The machine does its work by generating an intense electron beam at energies approaching 20 mega-electron volts. The electron beam is then guided into a high atomic-number target, where it is slowed down and produces copious amounts of gamma rays. The thinness of the target permits the majority of the beam’s energy to pass through it; thus, the passage causes minimum damage. This enables HERMES to fire multiple shots at a time without breaking vacuum. “HERMES III has gone hundreds of shots without any damage to the tantalum Bremsstrahlung diode,” says manager Ray Thomas (1342).

To achieve its high voltage, HERMES III uses 20 inductively isolated modules arranged in series. The machine resembles a short subway train in size and shape — 17 feet wide, 50 feet long, and 16.5 feet high. Each “car,” or unit, adds 1 million volts in series, reaching a total of 20 million volts. Its linear, voltageadding geometry is distinct from the wagon-wheel shaped architecture favored by Saturn and Z, which is useful for adding current.

Also, HERMES III places its targets at an end of the machine rather than its center.

“Our customers bring their own targets, place them at the front of the machine as we request, and then remove them after the shot,” says technician Gary Tilley (1342), who’s worked on HERMES III for 20 years. The other two facilities have to clean up the remnants of exploded targets placed at the center of their energy flows.

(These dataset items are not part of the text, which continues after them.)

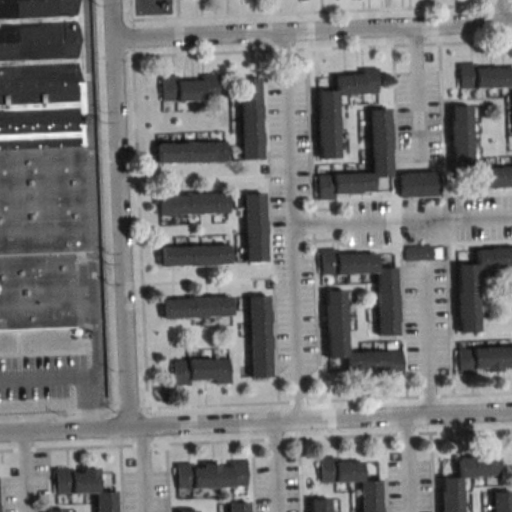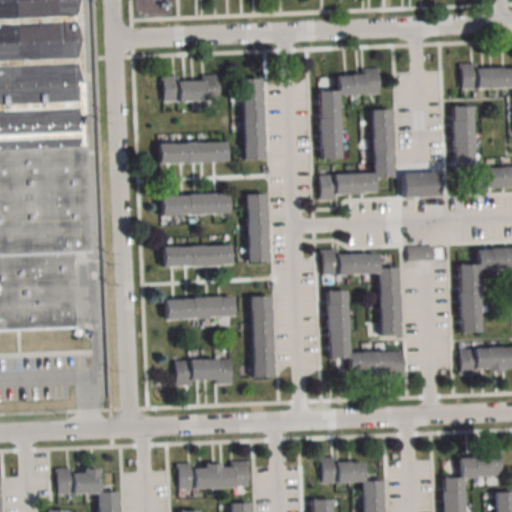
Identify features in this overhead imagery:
road: (316, 2)
road: (321, 6)
road: (501, 11)
road: (321, 12)
road: (112, 19)
road: (507, 23)
road: (458, 25)
road: (351, 30)
road: (200, 36)
road: (274, 49)
building: (38, 73)
building: (484, 75)
building: (484, 76)
building: (188, 88)
building: (188, 88)
road: (418, 97)
road: (504, 98)
building: (338, 107)
building: (338, 107)
building: (249, 118)
building: (249, 118)
road: (442, 119)
road: (394, 121)
road: (290, 129)
building: (458, 134)
building: (458, 135)
building: (189, 151)
building: (189, 152)
building: (361, 161)
building: (361, 161)
building: (40, 162)
building: (492, 175)
building: (492, 176)
road: (203, 178)
building: (416, 183)
building: (417, 184)
road: (401, 197)
building: (41, 199)
road: (139, 203)
building: (191, 203)
road: (101, 204)
building: (191, 204)
road: (92, 214)
road: (402, 219)
road: (314, 224)
building: (252, 226)
road: (270, 226)
building: (253, 227)
road: (120, 233)
road: (412, 243)
building: (417, 252)
building: (418, 253)
building: (193, 254)
building: (193, 255)
road: (207, 280)
building: (365, 282)
building: (366, 282)
building: (475, 282)
building: (475, 283)
building: (43, 290)
building: (195, 306)
building: (195, 306)
road: (450, 318)
road: (403, 320)
road: (465, 320)
road: (296, 324)
building: (257, 336)
building: (258, 336)
road: (506, 338)
road: (426, 341)
building: (353, 344)
building: (354, 344)
building: (484, 359)
building: (484, 359)
building: (200, 370)
building: (201, 371)
road: (49, 379)
road: (74, 409)
road: (470, 416)
road: (417, 417)
road: (352, 421)
road: (287, 424)
road: (210, 426)
road: (136, 428)
road: (75, 429)
road: (11, 431)
road: (256, 439)
road: (408, 465)
road: (276, 468)
road: (145, 469)
road: (25, 471)
building: (209, 474)
building: (210, 474)
building: (465, 476)
building: (466, 476)
building: (350, 480)
building: (350, 480)
building: (82, 485)
building: (82, 485)
building: (500, 501)
building: (318, 505)
building: (318, 505)
road: (163, 506)
building: (236, 506)
road: (297, 506)
road: (34, 507)
building: (236, 507)
road: (428, 507)
building: (52, 510)
building: (52, 510)
building: (185, 510)
building: (186, 510)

Juan Diego Salazar (1342) is part of the team that watches to make sure each module receives the proper dose of power, at the right moment in time, to accelerate the beam.

“Every firing is different,” he says. “The targets always change.” Continual reevaluation of the electrical power feeding the beam as it flows through its modules, and continual recalibration of the beam’s line of sight to the target, are necessary because an unobserved power or alignment failure somewhere within the system could mistakenly show a target more radiation- resistant than it actually is.

Real-time adjustments would be too late: The achieved beam flashes for 20 billionths of a second, about the time it takes light to travel 20 feet. “Accurate results are important,” says Ray. “That’s what we’re about.”